Author of the New York Times bestselling novel The Dog Stars

Winner of the National Outdoor Book Award for Literature

With grit, poetry, and humor, Peter Heller, acclaimed author of The Whale Warriors recounts his remarkable journey of discovery—of surfing, an entirely new challenge; of the ocean’s beauty and power; of the strange surf subculture; of love; and, most of all, of how to seek adventure while crafting a meaningful life.

Having resolved to master a big-hollow wave— that is, to go from kook (surfese for beginner) to shredder—in a single year, Heller travels from Southern California down the coast of Mexico in the company of his girlfriend and the eccentric surfers they meet. Exuberant and fearless, Heller explores the technique and science of surfing the secrets of its culture, and the environmental ravages to the stunning coastline he visits.

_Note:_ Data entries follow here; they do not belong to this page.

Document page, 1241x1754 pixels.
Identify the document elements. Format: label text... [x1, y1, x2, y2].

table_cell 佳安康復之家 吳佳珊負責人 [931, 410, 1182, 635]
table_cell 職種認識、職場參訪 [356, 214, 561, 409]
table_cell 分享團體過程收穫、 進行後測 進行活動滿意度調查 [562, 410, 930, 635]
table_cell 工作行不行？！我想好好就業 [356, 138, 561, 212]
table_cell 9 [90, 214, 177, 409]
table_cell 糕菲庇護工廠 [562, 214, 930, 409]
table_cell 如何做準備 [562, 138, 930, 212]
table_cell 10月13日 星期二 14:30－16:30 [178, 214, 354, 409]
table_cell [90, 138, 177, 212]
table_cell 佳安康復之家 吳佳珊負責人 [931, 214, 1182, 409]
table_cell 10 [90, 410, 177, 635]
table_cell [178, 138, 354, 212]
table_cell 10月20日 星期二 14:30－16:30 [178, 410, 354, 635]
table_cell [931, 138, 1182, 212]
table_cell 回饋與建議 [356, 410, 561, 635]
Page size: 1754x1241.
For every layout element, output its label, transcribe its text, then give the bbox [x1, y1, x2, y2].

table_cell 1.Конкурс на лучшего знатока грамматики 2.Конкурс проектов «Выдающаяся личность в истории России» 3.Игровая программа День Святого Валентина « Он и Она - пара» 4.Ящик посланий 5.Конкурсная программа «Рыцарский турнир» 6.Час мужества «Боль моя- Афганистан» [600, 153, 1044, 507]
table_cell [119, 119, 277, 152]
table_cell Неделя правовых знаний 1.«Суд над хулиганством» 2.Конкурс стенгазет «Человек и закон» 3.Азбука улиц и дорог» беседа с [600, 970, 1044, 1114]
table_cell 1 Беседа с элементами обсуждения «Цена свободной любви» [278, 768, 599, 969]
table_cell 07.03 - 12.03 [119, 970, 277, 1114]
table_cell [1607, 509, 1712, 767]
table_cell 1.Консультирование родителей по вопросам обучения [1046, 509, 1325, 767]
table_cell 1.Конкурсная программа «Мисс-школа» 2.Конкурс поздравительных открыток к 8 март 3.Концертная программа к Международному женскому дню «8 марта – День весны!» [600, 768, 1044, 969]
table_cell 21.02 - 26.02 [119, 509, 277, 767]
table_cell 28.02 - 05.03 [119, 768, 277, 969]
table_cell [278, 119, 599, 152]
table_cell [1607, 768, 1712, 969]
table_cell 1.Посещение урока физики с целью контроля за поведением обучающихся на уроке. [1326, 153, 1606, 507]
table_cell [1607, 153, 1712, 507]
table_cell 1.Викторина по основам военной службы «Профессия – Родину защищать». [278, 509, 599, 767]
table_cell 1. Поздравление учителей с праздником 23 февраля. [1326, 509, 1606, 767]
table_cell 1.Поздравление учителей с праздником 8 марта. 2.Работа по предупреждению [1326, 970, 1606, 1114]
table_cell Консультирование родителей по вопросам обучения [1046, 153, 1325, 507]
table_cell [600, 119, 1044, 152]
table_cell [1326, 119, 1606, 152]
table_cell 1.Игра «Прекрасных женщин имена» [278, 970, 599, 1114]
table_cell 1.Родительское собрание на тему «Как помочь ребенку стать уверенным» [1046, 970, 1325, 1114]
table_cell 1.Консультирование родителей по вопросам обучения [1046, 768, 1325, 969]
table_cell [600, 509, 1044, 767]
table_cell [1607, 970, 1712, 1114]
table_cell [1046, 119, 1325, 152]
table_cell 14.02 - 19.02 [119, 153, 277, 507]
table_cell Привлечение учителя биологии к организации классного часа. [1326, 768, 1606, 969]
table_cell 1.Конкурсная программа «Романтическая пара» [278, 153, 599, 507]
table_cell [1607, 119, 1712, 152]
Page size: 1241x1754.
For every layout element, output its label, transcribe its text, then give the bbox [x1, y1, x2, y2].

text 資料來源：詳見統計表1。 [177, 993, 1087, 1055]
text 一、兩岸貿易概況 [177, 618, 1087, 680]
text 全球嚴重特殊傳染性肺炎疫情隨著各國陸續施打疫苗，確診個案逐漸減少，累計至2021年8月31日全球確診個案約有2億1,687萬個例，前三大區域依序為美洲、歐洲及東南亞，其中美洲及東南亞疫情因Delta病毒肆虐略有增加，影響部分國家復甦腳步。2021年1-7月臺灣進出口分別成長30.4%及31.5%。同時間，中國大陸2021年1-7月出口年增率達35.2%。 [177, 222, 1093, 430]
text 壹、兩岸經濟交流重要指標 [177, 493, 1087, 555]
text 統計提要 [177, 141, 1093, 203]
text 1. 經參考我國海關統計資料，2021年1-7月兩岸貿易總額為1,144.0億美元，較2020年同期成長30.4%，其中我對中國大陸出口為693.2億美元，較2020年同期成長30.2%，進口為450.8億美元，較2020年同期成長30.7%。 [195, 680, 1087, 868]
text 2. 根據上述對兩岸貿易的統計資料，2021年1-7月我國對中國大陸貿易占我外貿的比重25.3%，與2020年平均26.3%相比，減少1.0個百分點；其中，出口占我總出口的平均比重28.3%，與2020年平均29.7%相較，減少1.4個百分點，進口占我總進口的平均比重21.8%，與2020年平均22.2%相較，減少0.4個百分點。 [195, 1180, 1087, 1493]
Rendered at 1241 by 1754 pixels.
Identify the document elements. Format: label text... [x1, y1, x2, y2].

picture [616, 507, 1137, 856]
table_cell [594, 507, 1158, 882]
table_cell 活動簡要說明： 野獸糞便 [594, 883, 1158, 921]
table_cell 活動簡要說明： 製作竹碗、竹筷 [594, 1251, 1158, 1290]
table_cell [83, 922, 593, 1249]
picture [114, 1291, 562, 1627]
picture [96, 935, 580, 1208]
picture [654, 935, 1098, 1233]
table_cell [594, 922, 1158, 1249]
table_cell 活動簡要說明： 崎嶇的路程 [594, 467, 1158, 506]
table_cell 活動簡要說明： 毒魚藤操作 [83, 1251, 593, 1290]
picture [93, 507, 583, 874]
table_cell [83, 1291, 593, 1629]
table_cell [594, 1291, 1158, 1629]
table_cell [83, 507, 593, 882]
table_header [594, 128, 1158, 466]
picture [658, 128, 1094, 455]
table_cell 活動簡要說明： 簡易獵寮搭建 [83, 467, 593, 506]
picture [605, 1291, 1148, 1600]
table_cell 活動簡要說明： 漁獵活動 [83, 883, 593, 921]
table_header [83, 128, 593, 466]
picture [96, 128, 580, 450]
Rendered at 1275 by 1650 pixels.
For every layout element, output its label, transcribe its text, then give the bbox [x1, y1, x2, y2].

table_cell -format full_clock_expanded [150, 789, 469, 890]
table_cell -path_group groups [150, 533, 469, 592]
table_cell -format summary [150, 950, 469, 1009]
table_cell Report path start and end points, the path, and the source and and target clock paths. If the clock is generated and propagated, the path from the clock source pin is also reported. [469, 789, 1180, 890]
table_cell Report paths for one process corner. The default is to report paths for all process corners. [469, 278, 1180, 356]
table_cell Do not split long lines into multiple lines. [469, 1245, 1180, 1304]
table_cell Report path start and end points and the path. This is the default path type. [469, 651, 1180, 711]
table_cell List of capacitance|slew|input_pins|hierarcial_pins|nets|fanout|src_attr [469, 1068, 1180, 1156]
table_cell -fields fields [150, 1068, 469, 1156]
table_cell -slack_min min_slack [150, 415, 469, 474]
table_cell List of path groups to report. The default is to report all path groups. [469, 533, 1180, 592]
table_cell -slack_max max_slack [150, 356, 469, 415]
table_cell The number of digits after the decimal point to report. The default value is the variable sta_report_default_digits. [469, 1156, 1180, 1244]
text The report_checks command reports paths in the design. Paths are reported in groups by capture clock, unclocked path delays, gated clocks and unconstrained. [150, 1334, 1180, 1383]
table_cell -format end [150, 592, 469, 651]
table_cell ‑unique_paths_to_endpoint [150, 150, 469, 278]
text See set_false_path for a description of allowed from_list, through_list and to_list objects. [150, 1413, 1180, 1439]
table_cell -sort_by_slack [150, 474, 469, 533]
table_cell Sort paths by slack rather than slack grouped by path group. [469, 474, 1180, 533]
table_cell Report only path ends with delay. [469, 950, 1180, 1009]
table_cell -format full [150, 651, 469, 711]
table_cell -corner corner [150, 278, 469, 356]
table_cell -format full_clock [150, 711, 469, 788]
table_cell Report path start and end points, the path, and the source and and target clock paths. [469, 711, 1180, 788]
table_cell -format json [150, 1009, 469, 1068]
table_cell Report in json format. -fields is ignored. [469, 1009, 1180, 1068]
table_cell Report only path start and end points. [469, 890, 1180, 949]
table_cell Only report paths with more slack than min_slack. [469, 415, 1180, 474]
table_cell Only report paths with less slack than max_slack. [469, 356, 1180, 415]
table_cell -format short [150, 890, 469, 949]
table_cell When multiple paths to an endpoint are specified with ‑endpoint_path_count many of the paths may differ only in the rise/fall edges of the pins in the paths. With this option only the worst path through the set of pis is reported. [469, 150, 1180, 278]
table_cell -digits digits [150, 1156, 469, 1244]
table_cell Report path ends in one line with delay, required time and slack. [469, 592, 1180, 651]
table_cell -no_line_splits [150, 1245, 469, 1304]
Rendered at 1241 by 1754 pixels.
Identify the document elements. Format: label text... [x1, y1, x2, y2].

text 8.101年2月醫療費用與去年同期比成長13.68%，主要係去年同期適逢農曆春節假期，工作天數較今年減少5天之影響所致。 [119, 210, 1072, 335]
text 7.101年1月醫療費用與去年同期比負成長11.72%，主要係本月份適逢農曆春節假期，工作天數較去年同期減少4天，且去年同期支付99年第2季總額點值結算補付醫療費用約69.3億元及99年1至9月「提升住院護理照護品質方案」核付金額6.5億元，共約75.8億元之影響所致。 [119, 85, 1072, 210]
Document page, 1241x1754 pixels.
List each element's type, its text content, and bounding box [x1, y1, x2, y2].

As Heller plumbs the working of his own heart and finds joy in both love and surfing, he affords readers vivid insight into this fascinating world, with all of its perils and pleasures, its absurdity and wonder. Exhilarating, entertaining, and moving, Kook is a love story between a man and his surfboard, a man and his girlfriend, a not-so-old man and the sea.

(retrieved from Amazon Thu, 12 Mar 2015 18:09:56 -0400)

Documents the author's year-long surfing journey from Southern California down the coast of Mexico, where he witnessed the beauty and power of the natural world associated with the surfing sub-culture.